The usual things you can do with ESP are:
a. Save and restore it by moving it to/from EBP ("setting up a stack frame")
b. Subtract and add from it (reserving local variables or cleaning up pushed arguments after a cdecl call)
c. Push/pop with it (implied use of ESP).
2. You can push a string literal onto the stack like you're trying to do, BUT you need to do it in reverse, since each time you push, the stack address *decreases*.
a. Push your string 4 bytes at a time from the end towards the beginning, including zeros for null termination. If your string is not a multiple of 4 bytes, you can use zeros to pad the first pushed value (last portion of the string). Otherwise, your method of pushing a zeroed eax will work.
b. You're already handling the little endian layout of the pushed constants properly, so that's fine.
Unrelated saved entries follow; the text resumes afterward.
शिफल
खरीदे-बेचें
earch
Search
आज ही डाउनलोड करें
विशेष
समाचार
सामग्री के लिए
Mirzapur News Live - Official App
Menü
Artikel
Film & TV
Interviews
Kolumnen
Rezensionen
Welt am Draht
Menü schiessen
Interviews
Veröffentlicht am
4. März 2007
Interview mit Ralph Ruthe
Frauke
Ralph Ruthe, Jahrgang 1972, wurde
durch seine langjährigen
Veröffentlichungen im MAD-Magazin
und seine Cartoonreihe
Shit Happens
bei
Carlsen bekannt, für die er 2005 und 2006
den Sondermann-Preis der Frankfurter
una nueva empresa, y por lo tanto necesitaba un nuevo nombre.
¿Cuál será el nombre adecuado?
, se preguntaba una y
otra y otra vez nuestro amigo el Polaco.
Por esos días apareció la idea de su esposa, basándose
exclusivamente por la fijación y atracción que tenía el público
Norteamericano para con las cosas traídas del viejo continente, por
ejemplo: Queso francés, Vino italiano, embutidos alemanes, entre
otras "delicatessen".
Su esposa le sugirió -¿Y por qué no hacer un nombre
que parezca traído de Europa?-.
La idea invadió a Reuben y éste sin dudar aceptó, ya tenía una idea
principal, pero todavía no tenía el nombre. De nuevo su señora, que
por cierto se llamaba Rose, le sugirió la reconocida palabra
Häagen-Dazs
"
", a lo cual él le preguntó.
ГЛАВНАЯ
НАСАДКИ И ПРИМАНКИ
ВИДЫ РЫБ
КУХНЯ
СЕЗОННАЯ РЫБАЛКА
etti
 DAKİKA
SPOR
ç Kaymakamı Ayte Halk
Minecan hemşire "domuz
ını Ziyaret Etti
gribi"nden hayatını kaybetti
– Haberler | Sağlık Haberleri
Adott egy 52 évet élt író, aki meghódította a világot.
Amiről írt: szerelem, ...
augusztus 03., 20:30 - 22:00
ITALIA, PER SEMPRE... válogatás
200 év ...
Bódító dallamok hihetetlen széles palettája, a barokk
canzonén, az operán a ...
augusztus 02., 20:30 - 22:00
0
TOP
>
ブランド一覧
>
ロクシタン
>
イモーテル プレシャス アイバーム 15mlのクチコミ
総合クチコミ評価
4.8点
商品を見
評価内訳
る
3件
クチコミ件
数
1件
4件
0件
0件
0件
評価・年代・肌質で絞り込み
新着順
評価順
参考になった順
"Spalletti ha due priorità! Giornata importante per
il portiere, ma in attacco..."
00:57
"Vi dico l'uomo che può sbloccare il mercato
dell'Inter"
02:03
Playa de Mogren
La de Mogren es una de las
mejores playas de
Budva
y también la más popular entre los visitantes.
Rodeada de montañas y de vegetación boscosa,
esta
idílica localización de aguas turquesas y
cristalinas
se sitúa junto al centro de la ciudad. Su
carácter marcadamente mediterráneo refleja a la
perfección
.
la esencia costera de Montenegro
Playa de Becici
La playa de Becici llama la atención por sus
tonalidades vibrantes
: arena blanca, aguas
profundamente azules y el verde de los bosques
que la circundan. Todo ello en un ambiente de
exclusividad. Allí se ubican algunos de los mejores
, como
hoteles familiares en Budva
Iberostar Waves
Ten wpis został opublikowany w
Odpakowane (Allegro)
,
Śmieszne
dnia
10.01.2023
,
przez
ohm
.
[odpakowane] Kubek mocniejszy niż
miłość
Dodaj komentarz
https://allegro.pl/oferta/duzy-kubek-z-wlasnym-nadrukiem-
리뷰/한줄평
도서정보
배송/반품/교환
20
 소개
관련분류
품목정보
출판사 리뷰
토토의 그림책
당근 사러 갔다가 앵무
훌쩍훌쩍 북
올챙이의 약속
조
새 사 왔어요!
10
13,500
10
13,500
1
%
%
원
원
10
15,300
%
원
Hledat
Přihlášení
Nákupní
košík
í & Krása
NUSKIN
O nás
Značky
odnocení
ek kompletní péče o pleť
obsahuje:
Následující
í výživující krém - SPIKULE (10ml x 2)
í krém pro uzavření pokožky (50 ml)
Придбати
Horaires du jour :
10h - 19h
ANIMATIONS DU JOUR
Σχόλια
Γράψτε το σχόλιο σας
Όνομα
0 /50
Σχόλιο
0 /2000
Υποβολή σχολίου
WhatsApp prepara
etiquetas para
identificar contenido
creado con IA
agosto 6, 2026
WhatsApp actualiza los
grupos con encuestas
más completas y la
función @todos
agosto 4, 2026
c. Generally you have to push things in 'reverse' order even with C-style function call parameters (you push the rightmost argument first and work your way left in the argument list). Since it appears the function you're calling uses registers only, this won't matter in this case.
3. Alvaro's worry about the string being in stack memory should be OK, since it looks like your function call is passing the char* correctly in ECX. I haven't used linux for assembly programming, but this looks a lot like how calls are made in old-school DOS programming when making system calls - all of the actual function parameters are passed via registers. If you wanted to do the same thing, but call a C library function instead, you would likely need to pass your parameters on the stack, including pushing a pointer to your string onto the stack itself (no calling convention I'm aware of lets you pass strings or arrays without a pointer).
4. Hexdump's "h" character between your strings are the opcode for the "PUSH imm32" (0x68) instruction. 0x68 is the same as the lowercase 'h' in ASCII.
a. Each instruction has several different versions which may have a different opcode byte (or multiple bytes!) for each version.
b. PUSH is one of the most common instructions, so Intel reserved a lot of single-byte opcodes for it.
c. "imm32" means the instruction uses an "immediate" operand - a value stored after the opcode, in the code stream itself. imm32 means it's a 32-bit value stored in the code stream.
Edited by Nypyren, 01 September 2012 - 08:15 PM.
1. Modifying ESP directly: Don't zero out ESP! ESP is a *pointer* to stack memory. You want to leave it wherever it was when your process started (the loader will allocate your stack memory for you before your code starts). You'll get one of a variety of hardware exceptions (#GP, #SS, or #PF) if you try to push anything after setting ESP to zero.